Intranasal Immunization With an Apolipoprotein B-100 Fusion Protein Induces Antigen-Specific Regulatory T Cells and Reduces Atherosclerosis
Objective— Atherosclerosis is an inflammatory disease. Autoimmune responses to low-density lipoproteins (LDL) contribute to its progression, whereas immunization with LDL may induce atheroprotective or proatherogenic responses. The objective of this study was to develop an atheroprotective vaccine by targeting a peptide of the LDL protein constituent apolipoprotein B-100 (apoB-100) to the nasal mucosa to induce a protective mucosal immune response.

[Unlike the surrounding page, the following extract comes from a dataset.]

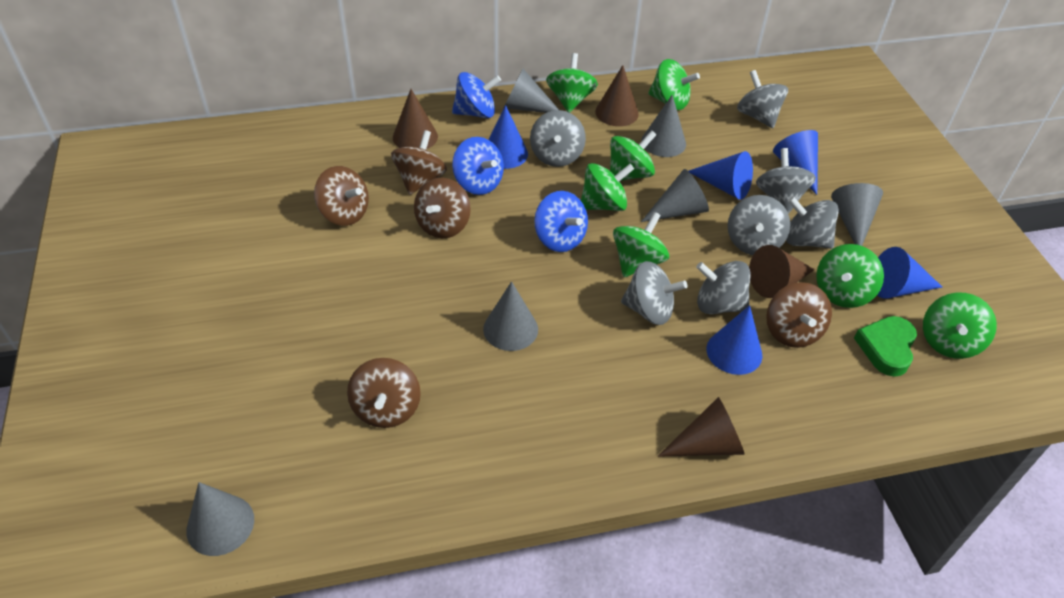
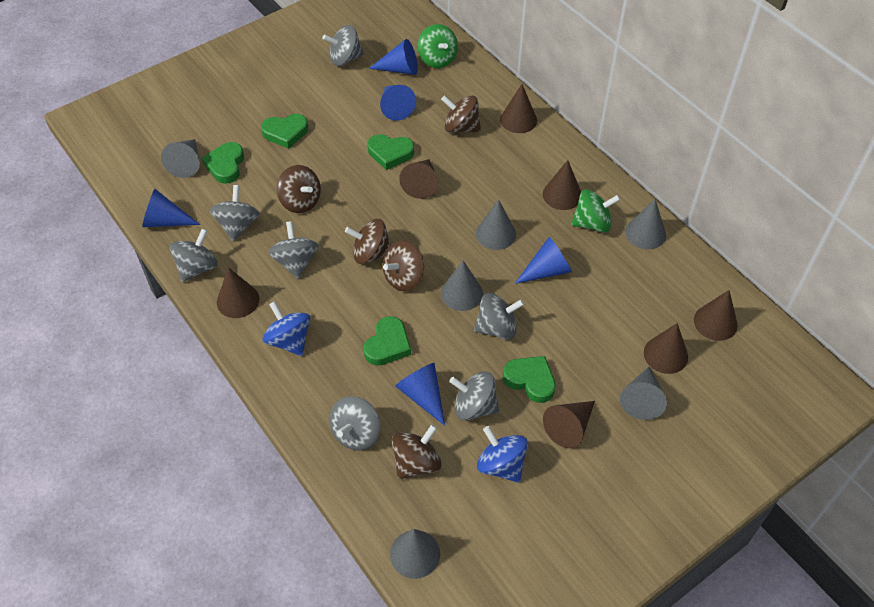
blue spinning top: [452,72,501,118] [452,137,504,195] [534,191,588,252] = 3 -> [263,301,310,356] [477,426,528,483] = 2
brown cone: [393,89,438,149] [595,65,639,126] [658,397,745,457] [749,245,815,298] = 4 -> [217,267,259,318] [399,159,438,199] [500,84,537,133] [543,160,581,210] [543,401,595,448] [644,323,688,374] [694,290,738,341] = 7
green heart: [854,316,917,377] = 1 -> [202,142,244,184] [261,114,308,149] [363,316,411,366] [367,134,414,170] [503,356,556,403] = 5
green spinning top: [546,53,598,113] [581,163,634,211] [610,130,657,181] [613,212,669,277] [648,59,700,110] [816,244,884,308] [923,293,997,359] = 7 -> [418,24,458,68] [571,189,620,233] = 2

Methods and Results— A peptide comprising amino acids 3136 to 3155 of apoB-100 (p210) was fused to the B subunit of cholera toxin (CTB), which binds to a ganglioside on mucosal epithelia. The effect of nasal administration of the p210-CTB fusion protein on atherogenesis was compared with that of an ovalbumin peptide fused to CTB and with untreated controls. Immunization with p210-CTB for 12 weeks caused a 35% reduction in aortic lesion size in Apoe−/− mice. This effect was accompanied by induction of regulatory T cells that markedly suppressed effector T cells rechallenged with apoB-100 and increased numbers of interleukin (IL)-10+ CD4+ T cells. Furthermore, a peptide-specific antibody response was observed. Atheroprotection was also documented in apoe−/− mice lacking functional transforming growth factor-β receptors on T cells.
Conclusion— Nasal administration of an apoB-100 peptide fused to CTB attenuates atherosclerosis and induces regulatory Tr1 cells that inhibit T effector responses to apoB-100.